About this exercise: Below are records with pictures. Reproduce exactly the lines from the line with "cx_px: -956" to the line with "exposure_s: 1/24", inclusive, and leave each picture out.

------------------------------------------------------------------------

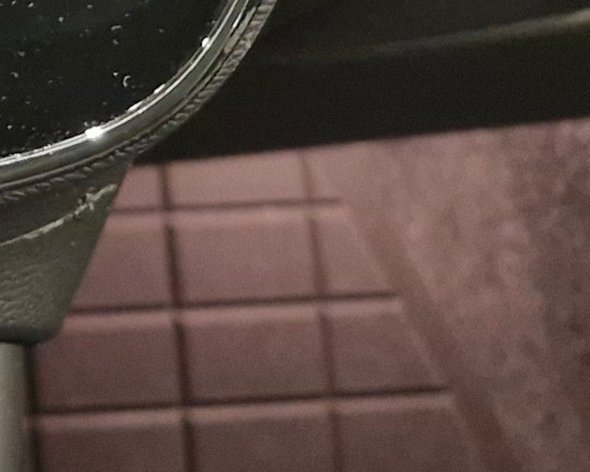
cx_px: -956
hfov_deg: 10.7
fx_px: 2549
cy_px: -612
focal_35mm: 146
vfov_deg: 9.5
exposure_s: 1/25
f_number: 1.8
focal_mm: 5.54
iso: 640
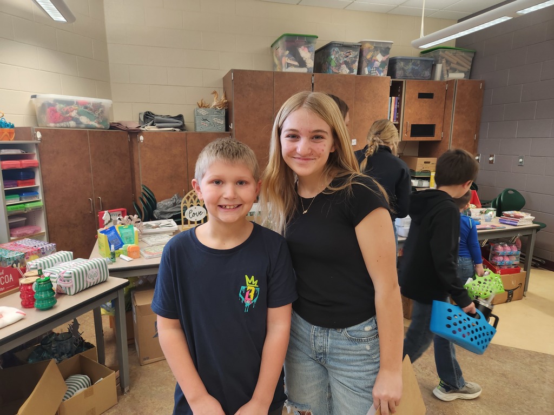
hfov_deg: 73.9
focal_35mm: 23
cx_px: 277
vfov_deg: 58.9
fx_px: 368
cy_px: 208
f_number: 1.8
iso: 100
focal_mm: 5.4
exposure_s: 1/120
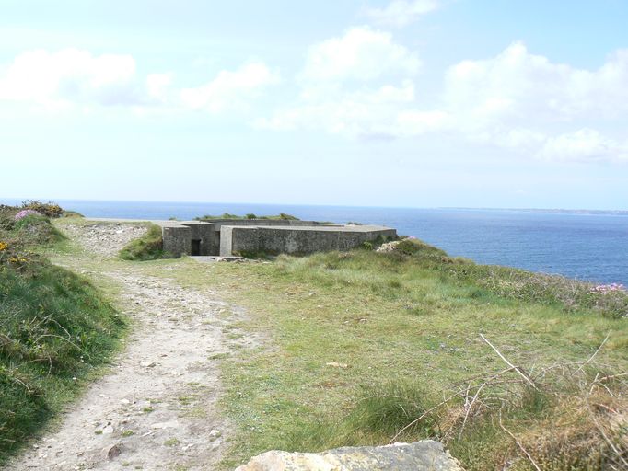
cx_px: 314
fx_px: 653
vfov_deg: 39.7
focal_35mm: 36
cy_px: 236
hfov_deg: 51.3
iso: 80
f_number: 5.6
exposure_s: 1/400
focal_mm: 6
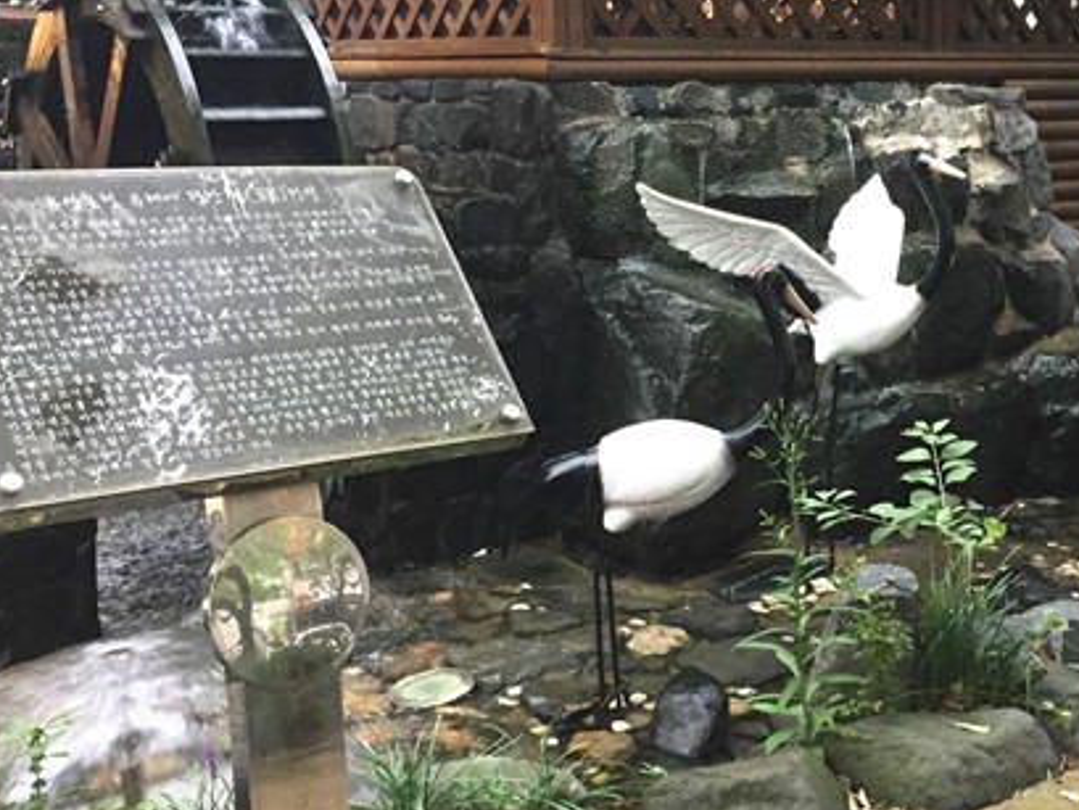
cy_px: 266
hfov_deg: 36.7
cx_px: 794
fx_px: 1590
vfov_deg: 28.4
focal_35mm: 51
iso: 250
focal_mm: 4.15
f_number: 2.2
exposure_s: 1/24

------------------------------------------------------------------------

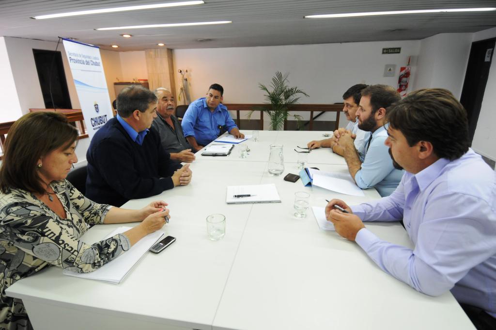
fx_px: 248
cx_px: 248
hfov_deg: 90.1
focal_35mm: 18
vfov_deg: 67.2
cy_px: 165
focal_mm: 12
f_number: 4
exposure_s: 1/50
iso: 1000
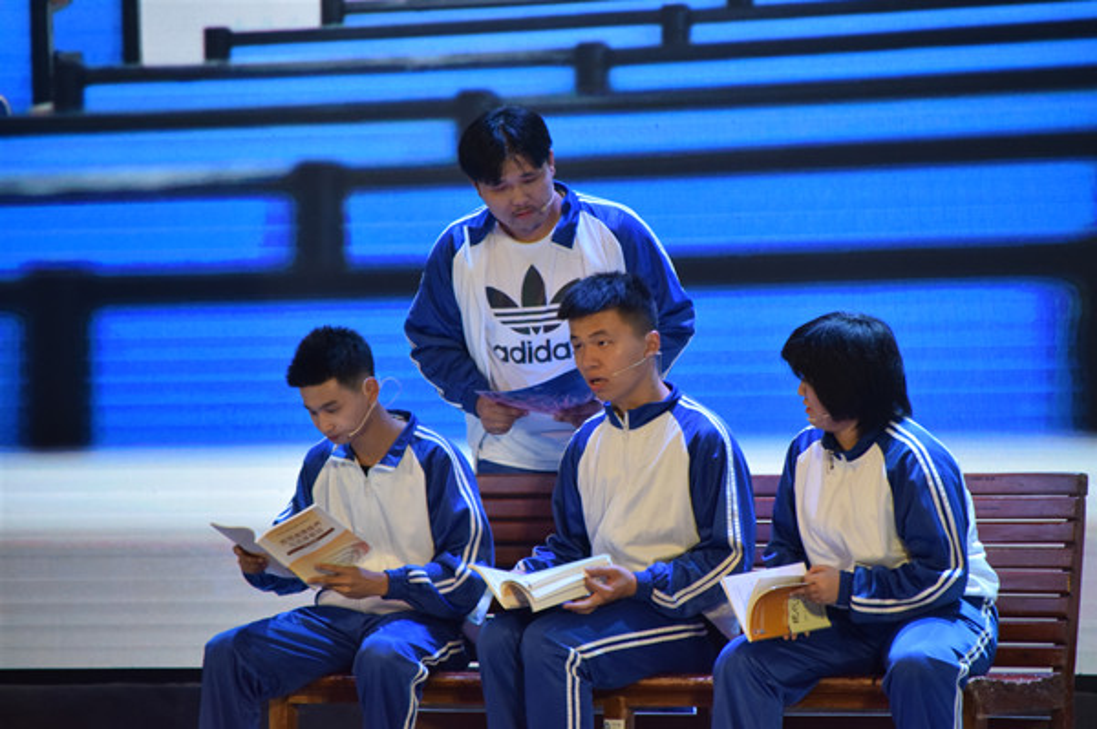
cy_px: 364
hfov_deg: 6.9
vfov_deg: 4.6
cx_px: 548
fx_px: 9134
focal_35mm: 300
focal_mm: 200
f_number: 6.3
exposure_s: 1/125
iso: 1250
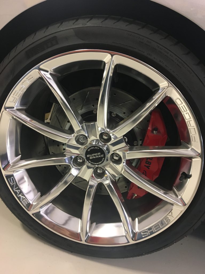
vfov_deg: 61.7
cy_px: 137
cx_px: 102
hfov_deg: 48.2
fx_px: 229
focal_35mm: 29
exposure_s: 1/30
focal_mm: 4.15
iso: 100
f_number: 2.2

------------------------------------------------------------------------

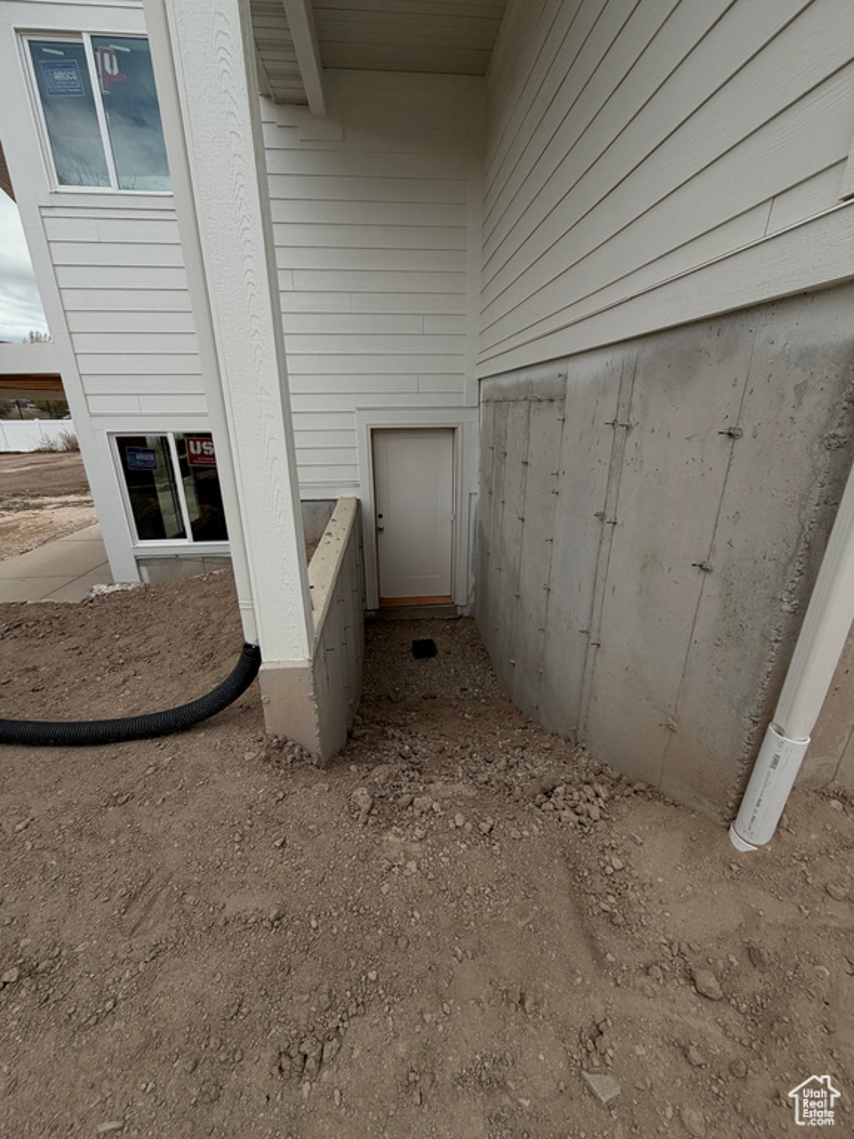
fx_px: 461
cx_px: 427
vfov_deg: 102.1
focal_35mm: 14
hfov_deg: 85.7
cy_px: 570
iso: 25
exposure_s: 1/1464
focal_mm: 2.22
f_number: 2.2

------------------------------------------------------------------------

Solution:
cx_px: -956
hfov_deg: 10.7
fx_px: 2549
cy_px: -612
focal_35mm: 146
vfov_deg: 9.5
exposure_s: 1/25
f_number: 1.8
focal_mm: 5.54
iso: 640
hfov_deg: 73.9
focal_35mm: 23
cx_px: 277
vfov_deg: 58.9
fx_px: 368
cy_px: 208
f_number: 1.8
iso: 100
focal_mm: 5.4
exposure_s: 1/120
cx_px: 314
fx_px: 653
vfov_deg: 39.7
focal_35mm: 36
cy_px: 236
hfov_deg: 51.3
iso: 80
f_number: 5.6
exposure_s: 1/400
focal_mm: 6
cy_px: 266
hfov_deg: 36.7
cx_px: 794
fx_px: 1590
vfov_deg: 28.4
focal_35mm: 51
iso: 250
focal_mm: 4.15
f_number: 2.2
exposure_s: 1/24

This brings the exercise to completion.